Supplied entries section start

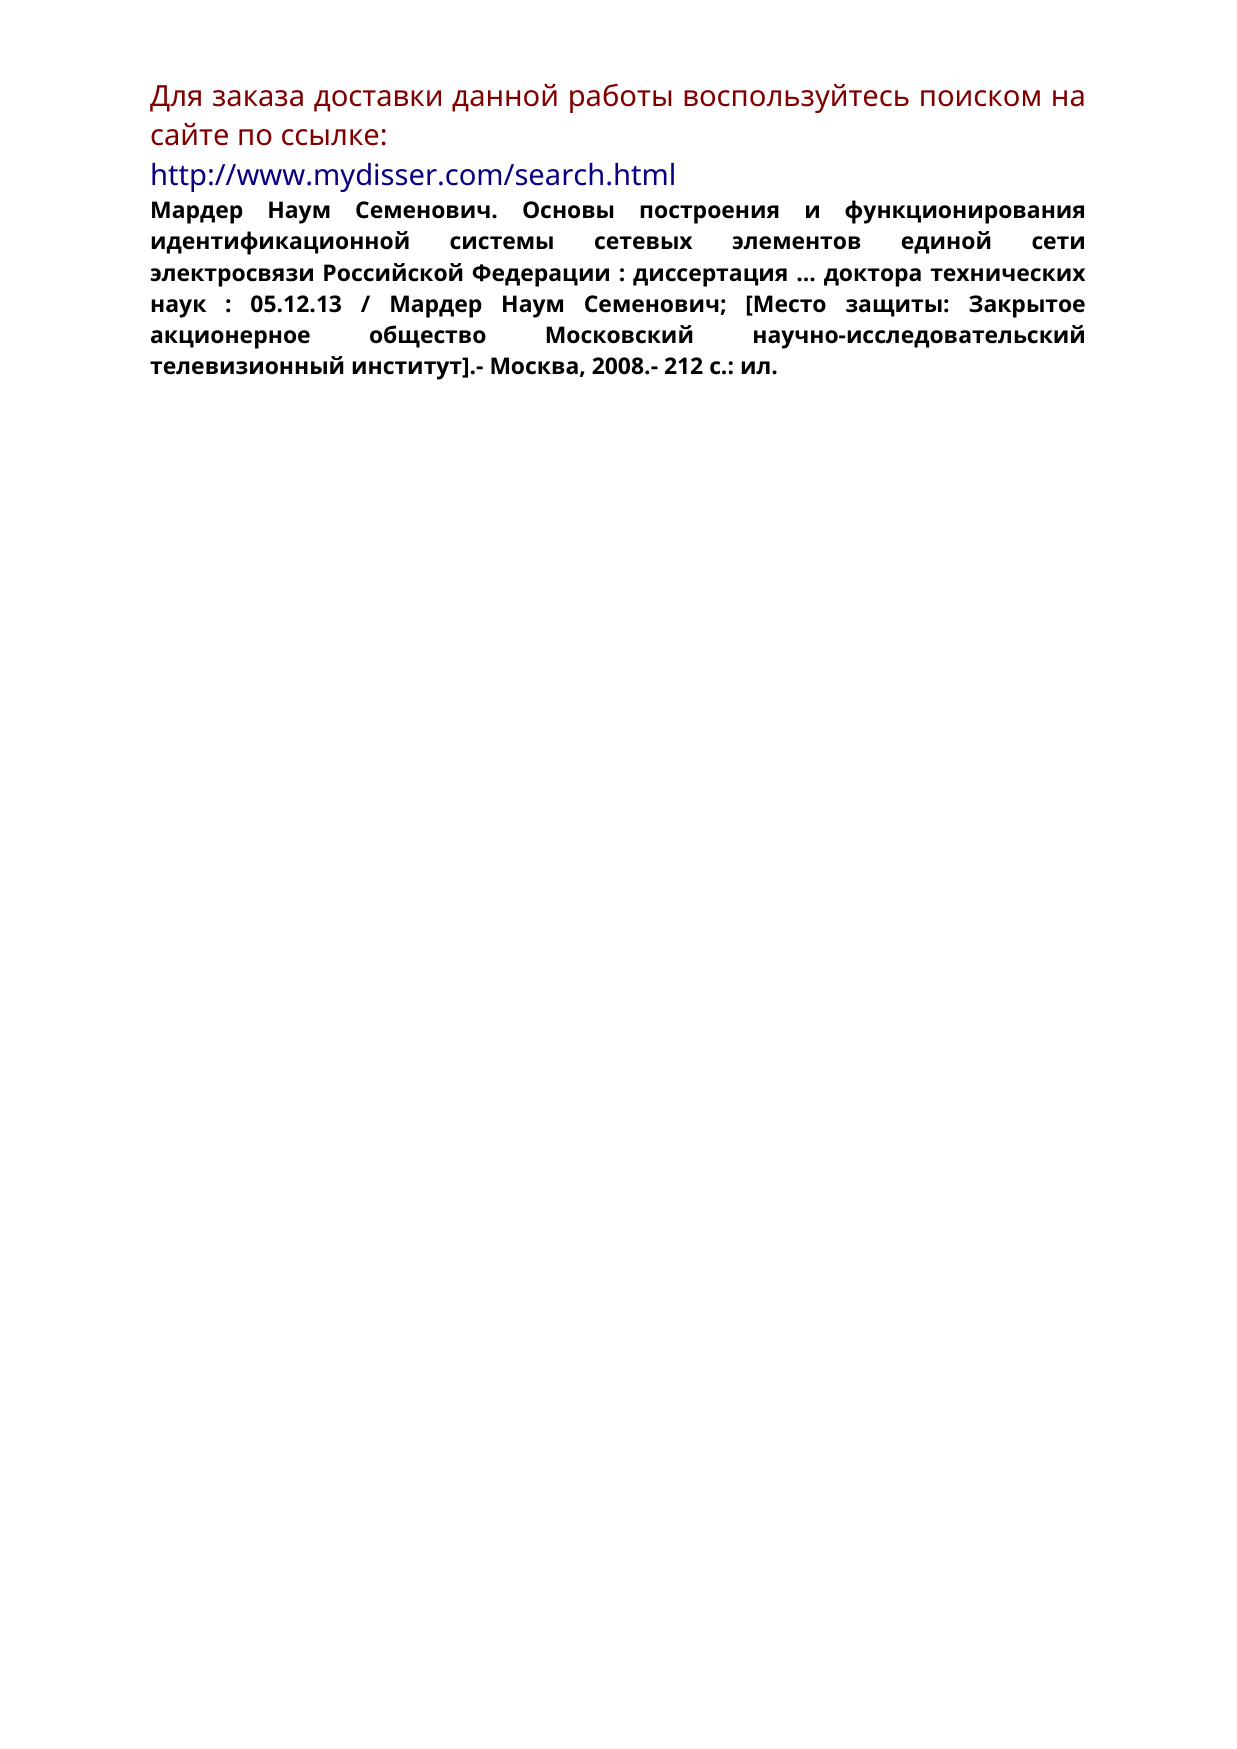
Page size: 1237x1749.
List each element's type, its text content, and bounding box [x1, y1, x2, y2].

text Мардер Наум Семенович. Основы построения и функционирования идентификационной системы сетевых элементов единой сети электросвязи Российской Федерации : диссертация ... доктора технических наук : 05.12.13 / Мардер Наум Семенович; [Место защиты: Закрытое акционерное общество Московский научно-исследовательский телевизионный институт].- Москва, 2008.- 212 с.: ил. [150, 194, 1086, 382]
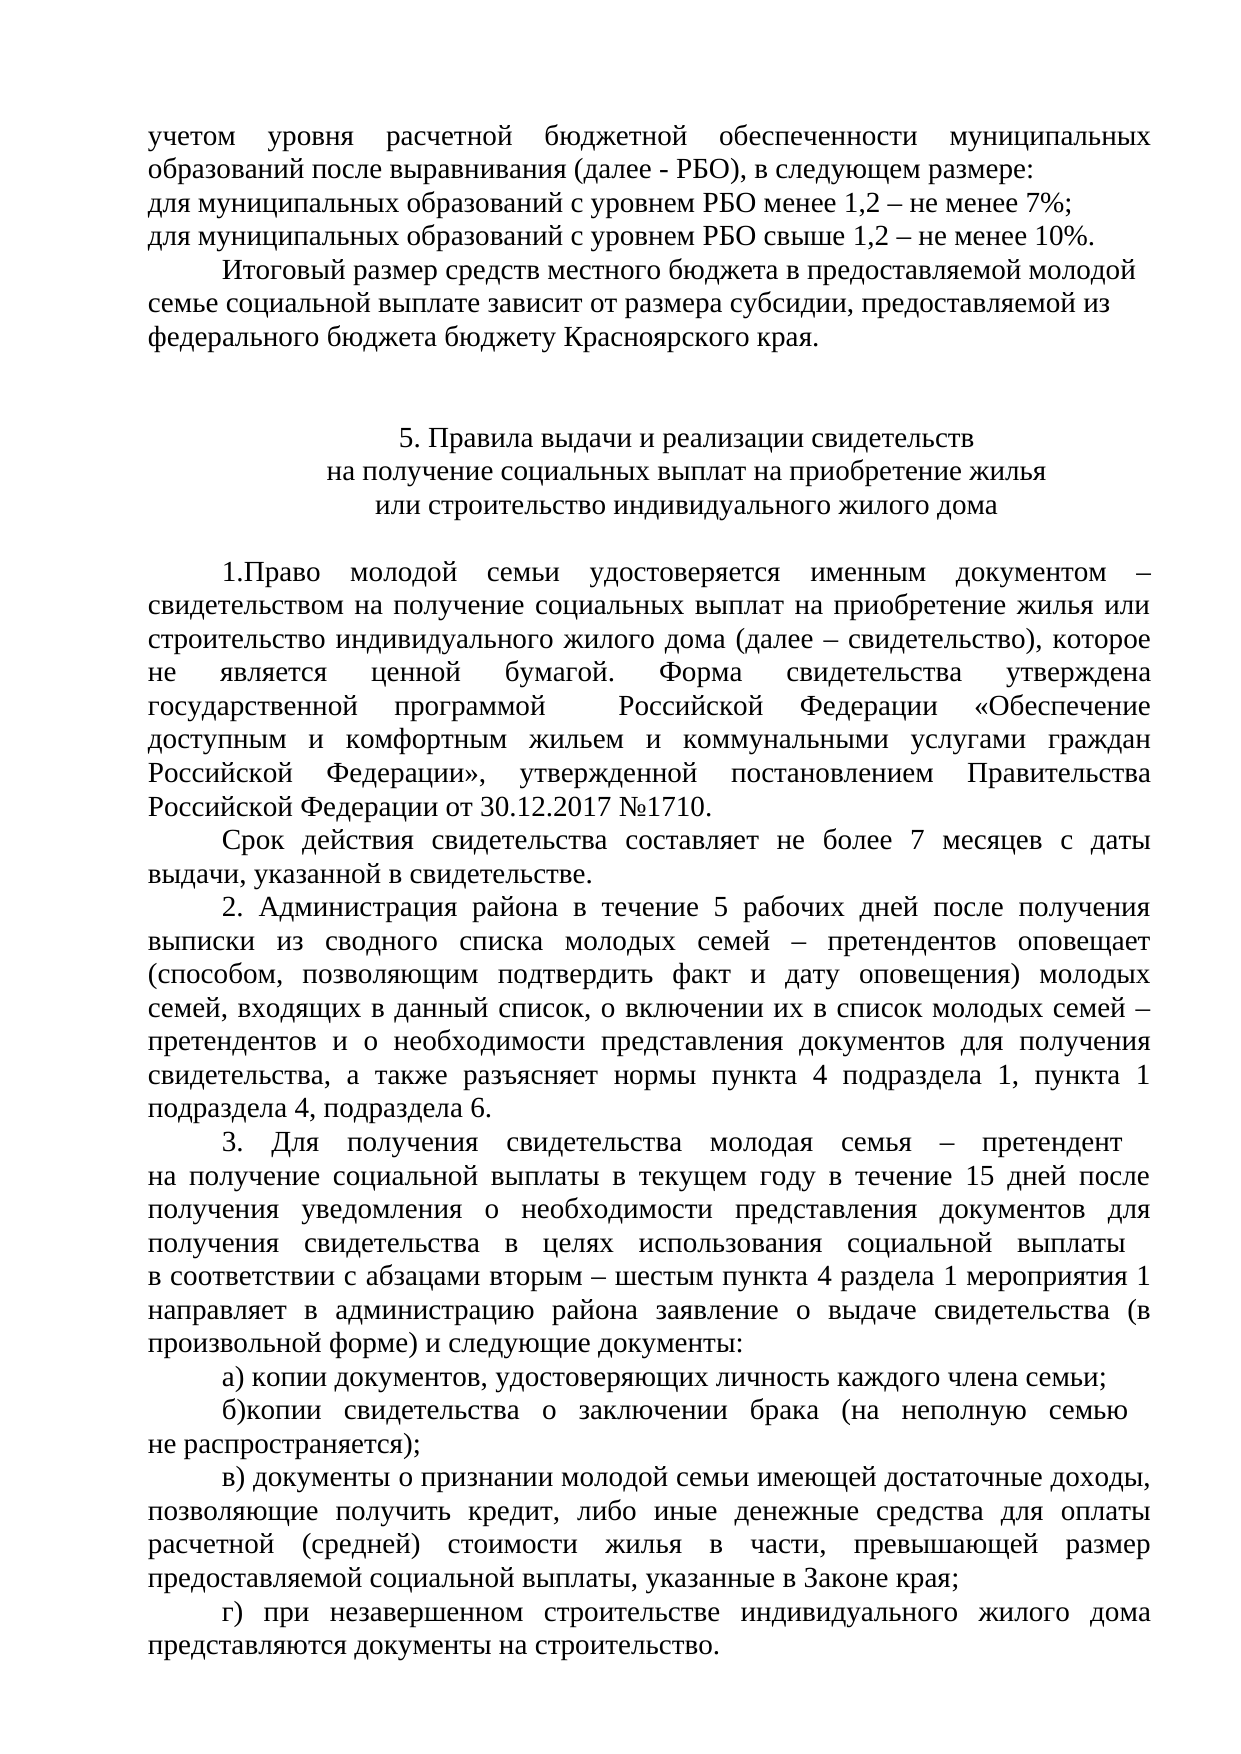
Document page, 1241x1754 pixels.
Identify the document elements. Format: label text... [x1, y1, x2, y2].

Supplied entries section end

■ Brief ■
Would you transcribe the listing above line by line, exactly, leaving every picture out?

■ Solution ■
Page size: 1237x1749.
List each element's type, its text content, and bounding box [x1, y1, x2, y2].

text Мардер Наум Семенович. Основы построения и функционирования идентификационной системы сетевых элементов единой сети электросвязи Российской Федерации : диссертация ... доктора технических наук : 05.12.13 / Мардер Наум Семенович; [Место защиты: Закрытое акционерное общество Московский научно-исследовательский телевизионный институт].- Москва, 2008.- 212 с.: ил. [150, 194, 1086, 382]
Document page, 1241x1754 pixels.
Identify the document elements. Format: label text... [x1, y1, x2, y2].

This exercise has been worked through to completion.